Tribes protest Newmont's Nevada miningPublished by MAC on 2008-03-24
Tribes protest Newmont's Nevada mining
24th March 2008
by Gargi Chakrabarty, Rocky Mountain News
More than 50 representatives from native tribes gathered at the state capitol this morning to lend their support to the Western Shoshone's fight with Newmont Mining Corp. over the gold producer's mining business in their Nevada communities.
Participants in the Longest Walk 2 urged the Denver company to minimize its gold mining footprints on the environment and respect the Western Shoshone's sacred places.
"We are giving (Newmont) invitation and opportunity to do a better job," said Mano Cockrum, coordinator of the northern route of the Longest Walk 2. "This is a choice, and they can be a part of it by employing better policies in the work they do in the indigenous communities.
"They should adhere to the social responsibility statement they have on their Web site," Cockrum added. "We feel that they are putting out words out there but not adhering to them. They are providing false print for shareholders."
"The title to Newmont's properties in Nevada comes from the U.S. government. While the Western Shoshone believe these government lands belong to them, these claims were resolved with the US government long before Newmont began mining in Nevada," said Newmont spokesman Omar Jabara. "All of Newmont's Nevada operations are on lands leased to us by the federal Burea of Land Management or legally purchased by Newmont. As a private company, it is not Newmont's place to decide land claims between Tribes and the federal government."
Participants on the northern route of the Longest Walk 2, which started in San Francisco on Feb. 11, are in Denver today. They began the day at the Denver Art Museum with a morning blessing followed by a rally.
Meanwhile, the southern route walkers, comprising more than 150 participants, are passing through Arizona. The two groups plan to meet in Washington, D.C., on July 11.

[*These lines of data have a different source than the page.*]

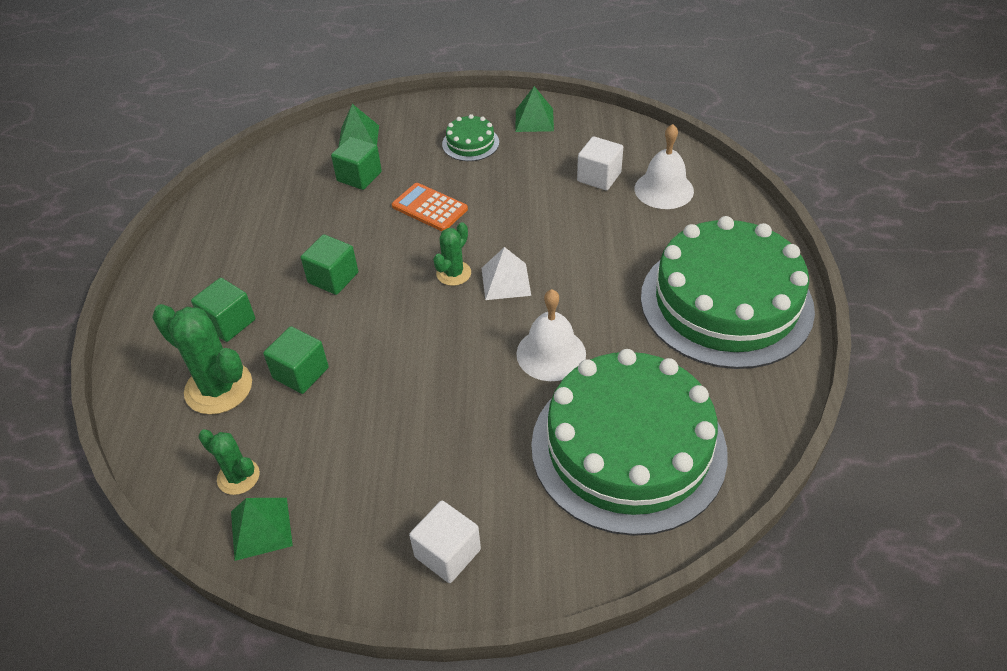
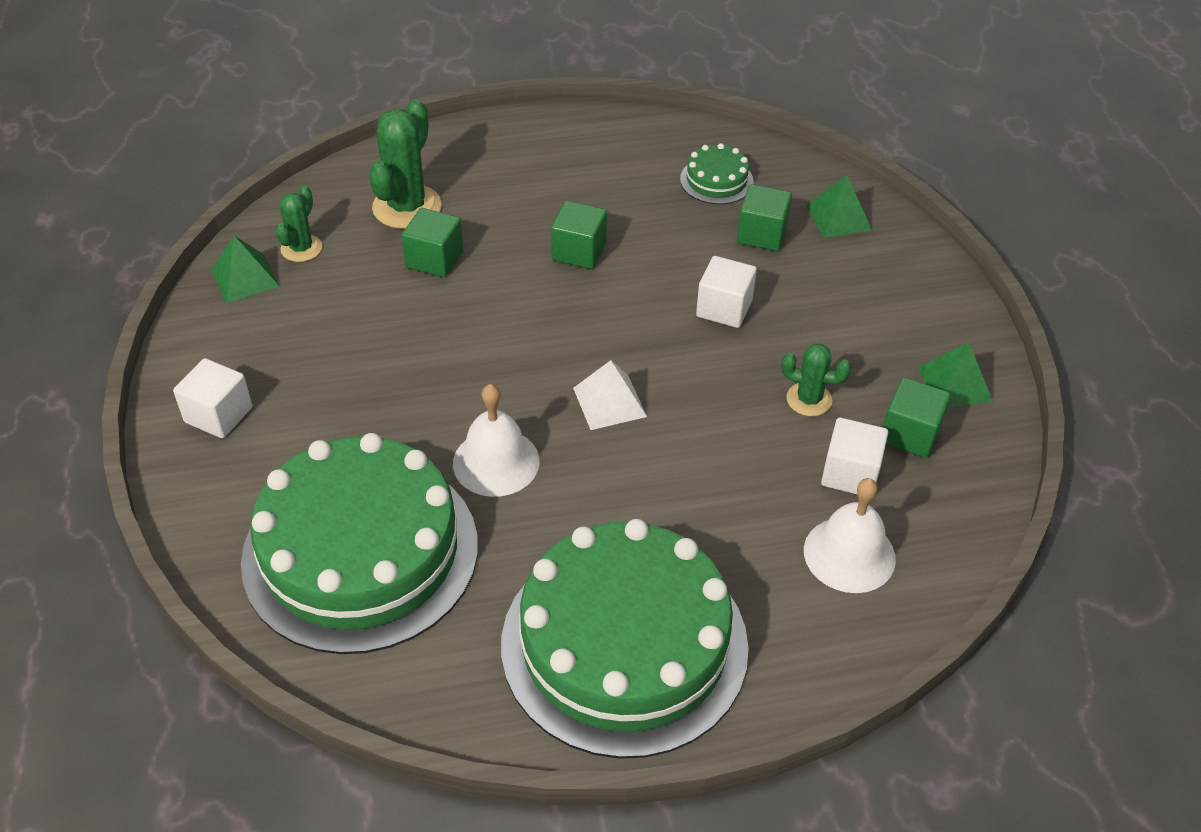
camera: 75 degrees right, 0 degrees up
(229, 323) = (495, 191): green cube -> green cube (910, 434)
(429, 208) = (724, 308): orange calculator -> white cube
(453, 273) = (611, 351): green cactus -> green cactus (809, 400)
(470, 143) = (871, 324): green cake -> green cake (716, 180)

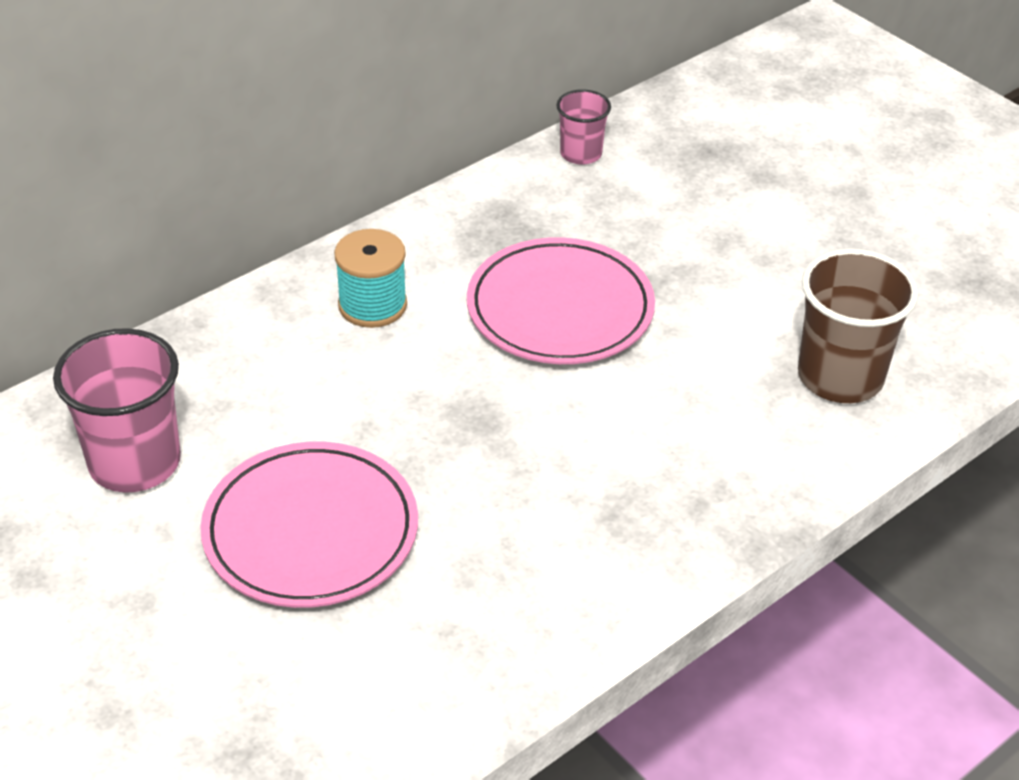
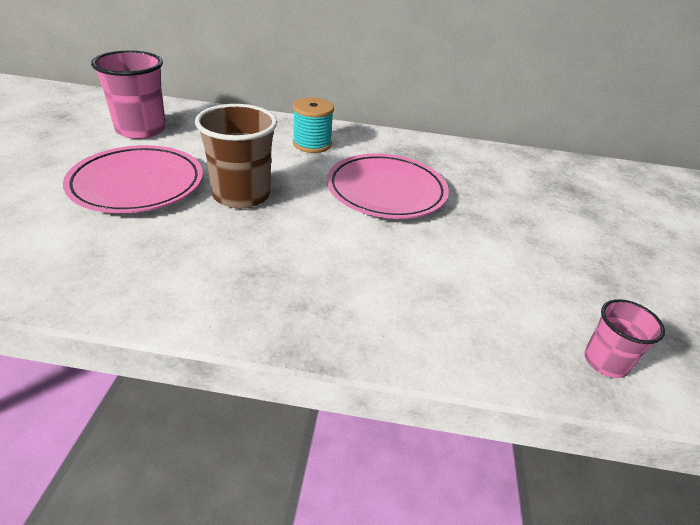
camera: 45 degrees right, 5 degrees down
(581, 154) = (497, 155): pink cup -> pink cup (605, 362)
(840, 377) = (494, 316): brown cup -> brown cup (241, 195)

"We are taking our issues to U.S. government officials," said Cockrum, referring to environmental injustice, protection of sacred sites, cultural survival, youth empowerment and eroding American Indian rights shared along the route.
The first Longest Walk in 1978 helped pass the American Indian Religious Freedom Act and defeat 11 legislative bills that would have abrogated native treaties, she said.
During today's gathering at the Capitol, a proclamation from Ernest House Jr. on behalf of Gov. Bill Ritter was delivered supporting the walk and its mission.